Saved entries
"""

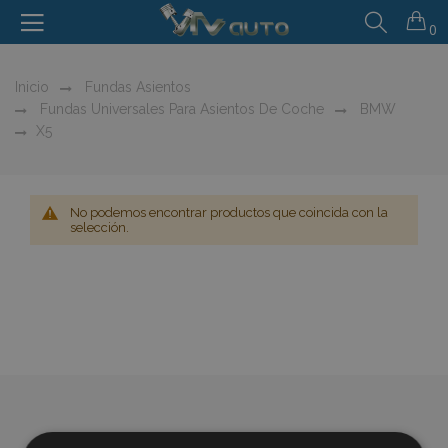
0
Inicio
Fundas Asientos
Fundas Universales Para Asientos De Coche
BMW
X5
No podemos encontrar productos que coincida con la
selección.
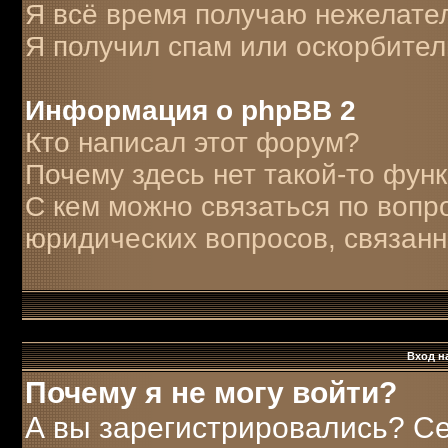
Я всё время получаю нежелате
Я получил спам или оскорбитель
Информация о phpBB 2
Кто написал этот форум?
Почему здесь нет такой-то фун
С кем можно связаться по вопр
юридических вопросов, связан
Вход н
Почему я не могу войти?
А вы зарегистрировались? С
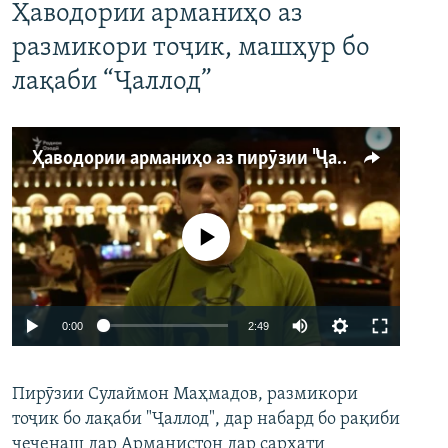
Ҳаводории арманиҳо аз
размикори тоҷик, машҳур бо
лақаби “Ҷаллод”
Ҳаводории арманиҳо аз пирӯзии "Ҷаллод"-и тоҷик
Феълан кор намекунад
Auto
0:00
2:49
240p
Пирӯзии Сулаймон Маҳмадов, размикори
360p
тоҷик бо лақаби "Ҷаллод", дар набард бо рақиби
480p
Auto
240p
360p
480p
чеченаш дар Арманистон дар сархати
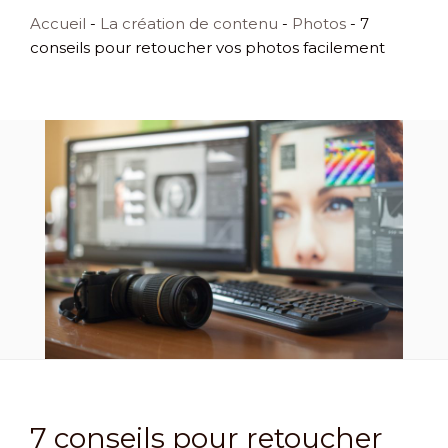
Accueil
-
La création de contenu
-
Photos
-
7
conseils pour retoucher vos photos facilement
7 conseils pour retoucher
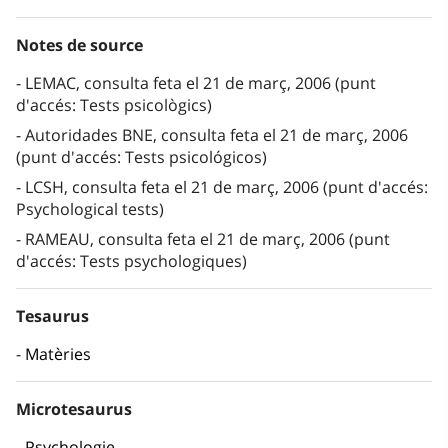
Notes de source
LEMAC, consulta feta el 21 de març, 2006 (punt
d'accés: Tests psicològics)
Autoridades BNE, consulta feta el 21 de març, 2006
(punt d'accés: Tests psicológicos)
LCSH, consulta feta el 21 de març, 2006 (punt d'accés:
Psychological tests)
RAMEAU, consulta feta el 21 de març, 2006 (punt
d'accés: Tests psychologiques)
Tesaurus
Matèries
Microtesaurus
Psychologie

"""

◆ **Problem**:
Edit the part of the entries that begins with the line containing "Notes de source" and runs through the end of the entries: give those lines again with "consulta" replaced by "cerca" and nothing else changed.

◆ **Answer to the problem**:
Notes de source
LEMAC, cerca feta el 21 de març, 2006 (punt
d'accés: Tests psicològics)
Autoridades BNE, cerca feta el 21 de març, 2006
(punt d'accés: Tests psicológicos)
LCSH, cerca feta el 21 de març, 2006 (punt d'accés:
Psychological tests)
RAMEAU, cerca feta el 21 de març, 2006 (punt
d'accés: Tests psychologiques)
Tesaurus
Matèries
Microtesaurus
Psychologie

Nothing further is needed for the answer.